You won’t fix these issues; in fact, there’s a good chance could be making them worse. Learn how to deadlift safely and effectively so we can reverse this deadly trend of weak, misaligned spines. Remedy the issue in a controlled environment so that resisting gravity alone, or external loads such like groceries, babies or even the high demands of many sports people play and often take for granted becomes as easy as 1-2-3.
The Best Exercise. Period / ‘The Moneymaker Movement’
In my eyes is a beautiful, big bang for your buck exercise that will help slowly reverse all the bad habits the dreaded chair has helped you attain.
When done and progressed properly, deadlifts can give you a healthy backside and body (in terms of strength, force production, and force transfer).
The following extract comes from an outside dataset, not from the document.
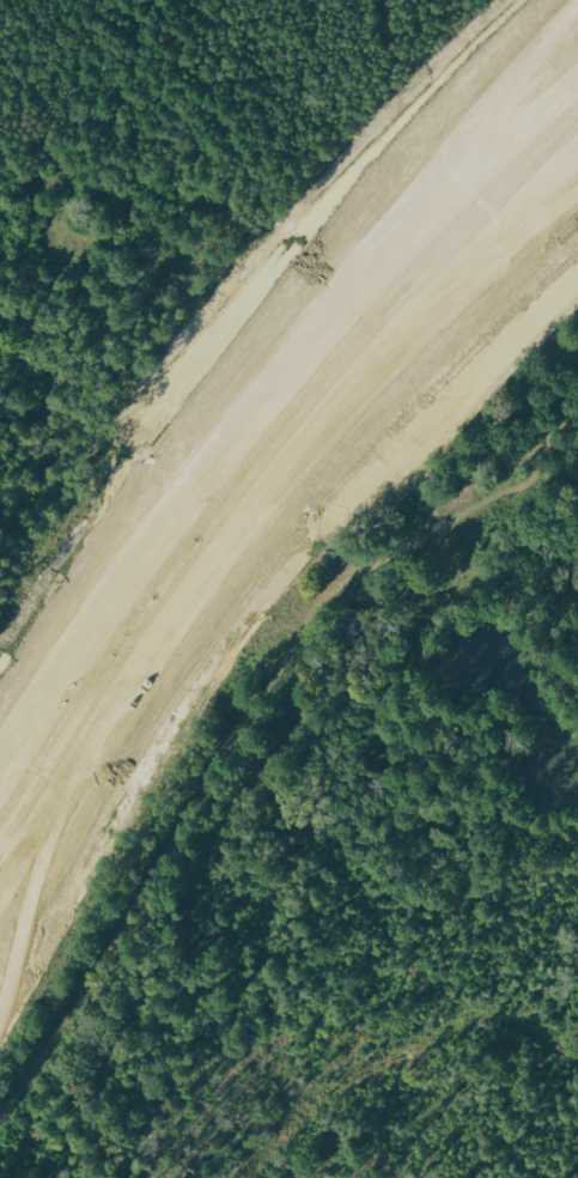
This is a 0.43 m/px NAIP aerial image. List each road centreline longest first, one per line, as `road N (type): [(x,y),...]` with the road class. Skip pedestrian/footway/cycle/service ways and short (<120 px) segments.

If you hate lifting weights, learn to love it.
In my professional opinion, you still have to lift weights to maintain and sustain your health (I hate paying my mortgage or property taxes but I know if I don`t do it I might be homeless).
- Start by learning the deadlift, and learn it well.
- Progress it by using any progressive variable – load, time under tension, rest changes, etc.
- You should be able to continue to stay tall, upright and strong. You know, the way we humans were meant to be.
Once again – Everyone NEEDS to strength train.
P.S. If you have a job where you are upright throughout the day for many hours, you’re not home free. I still think you should strength train, though it is not as imperative as the person sitting all day. We are meant to move, so MOVE!! Learn how to overcome more than just gravity!